For Home Assistant–shaped queries, tool calling failure is not an excuse to free-chat. If MCP tools are unavailable, you return a boring error string. The user might be annoyed; they will not act on a hallucinated light.living_room state. That single policy saves more family arguments than any system prompt.

def ask_with_tools(messages, is_ha_query: bool):
    try:
        return ollama_tool_loop(messages)
    except ToolError:
        if is_ha_query:
            return "Home Assistant tools are temporarily unavailable. Try again shortly."
        return plain_llm_fallback(messages)

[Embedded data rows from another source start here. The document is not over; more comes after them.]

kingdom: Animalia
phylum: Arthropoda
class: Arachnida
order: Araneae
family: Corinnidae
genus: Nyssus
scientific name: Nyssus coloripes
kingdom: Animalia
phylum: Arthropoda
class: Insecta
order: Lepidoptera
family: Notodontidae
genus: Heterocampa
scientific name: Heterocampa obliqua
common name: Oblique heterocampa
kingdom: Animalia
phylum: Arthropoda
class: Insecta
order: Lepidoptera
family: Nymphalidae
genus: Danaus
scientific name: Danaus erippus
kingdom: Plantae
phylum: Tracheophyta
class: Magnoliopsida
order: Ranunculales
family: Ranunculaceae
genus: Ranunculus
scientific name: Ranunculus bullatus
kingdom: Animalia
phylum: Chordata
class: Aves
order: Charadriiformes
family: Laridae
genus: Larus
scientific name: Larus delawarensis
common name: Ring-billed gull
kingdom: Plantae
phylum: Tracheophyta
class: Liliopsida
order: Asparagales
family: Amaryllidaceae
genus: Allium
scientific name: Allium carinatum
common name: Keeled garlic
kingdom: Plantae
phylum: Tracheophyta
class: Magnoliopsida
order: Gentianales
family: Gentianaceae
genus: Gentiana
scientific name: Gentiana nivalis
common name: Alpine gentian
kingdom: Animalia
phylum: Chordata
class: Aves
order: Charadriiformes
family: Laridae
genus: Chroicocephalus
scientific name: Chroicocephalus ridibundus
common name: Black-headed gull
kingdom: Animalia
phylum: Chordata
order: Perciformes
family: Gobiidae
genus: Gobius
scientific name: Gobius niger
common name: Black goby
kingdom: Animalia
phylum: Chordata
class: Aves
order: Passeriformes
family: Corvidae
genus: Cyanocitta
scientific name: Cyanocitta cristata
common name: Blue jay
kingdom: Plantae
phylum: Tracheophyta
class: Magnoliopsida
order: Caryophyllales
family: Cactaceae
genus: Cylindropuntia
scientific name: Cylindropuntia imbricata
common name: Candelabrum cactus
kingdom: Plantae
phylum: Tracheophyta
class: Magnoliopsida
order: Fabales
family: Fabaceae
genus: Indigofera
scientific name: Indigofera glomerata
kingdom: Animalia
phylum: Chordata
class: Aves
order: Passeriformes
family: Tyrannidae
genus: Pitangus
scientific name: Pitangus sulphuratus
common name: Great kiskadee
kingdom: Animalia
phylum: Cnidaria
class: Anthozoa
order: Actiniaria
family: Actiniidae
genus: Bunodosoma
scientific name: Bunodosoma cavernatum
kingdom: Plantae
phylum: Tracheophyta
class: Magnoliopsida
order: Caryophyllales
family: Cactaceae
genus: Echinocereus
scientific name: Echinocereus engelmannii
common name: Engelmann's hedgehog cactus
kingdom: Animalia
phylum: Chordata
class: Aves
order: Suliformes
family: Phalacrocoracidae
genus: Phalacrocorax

Everything else — optional web search, regex fast-paths for transit commands, !search — is negotiable. HA is not.

Shipping it without Kubernetes guilt

For the hobby deployment, “GitOps” is a shell script and SSH. The ASR stack builds a Docker image on the target; the bot is plain files plus systemd.

#!/usr/bin/env bash
# Trimmed from a real sync — rsync bot code, then bounce the unit
set -euo pipefail
rsync -avz --exclude="__pycache__" ./chat_ai/ rocket@bot:/home/rocket/scripts/chat_ai/
rsync -avz ./chat-ai.py rocket@bot:/home/rocket/scripts/
ssh rocket@bot 'sudo systemctl restart chat-ai.service && systemctl is-active chat-ai.service'

A minimal unit file is enough to keep the process honest:

[Unit]
Description=Rocket.Chat AI bridge
After=network-online.target

[Service]
Type=simple
User=rocket
WorkingDirectory=/home/rocket/scripts
ExecStart=/usr/bin/python3 /home/rocket/scripts/chat-ai.py
Restart=on-failure
RestartSec=3

[Install]
WantedBy=multi-user.target

No Helm, no Argo — but the same questions you would ask in prod still apply: who can SSH, who owns the token file, and what happens when Ollama restarts mid-request? The script is not magic; it is a contract that “works on my machine” becomes “works where Rocket.Chat can reach it.” Platform work at scale is the same idea with different nouns.

A closing image

Picture three lanes merging: Rocket.Chat (human timing), local LLM (probabilistic), Home Assistant (deterministic). The orchestrator is the traffic cop. Creative models belong in the chat lane; the house does not run on vibes — it runs on entity IDs and tools that return strings your automation can trust.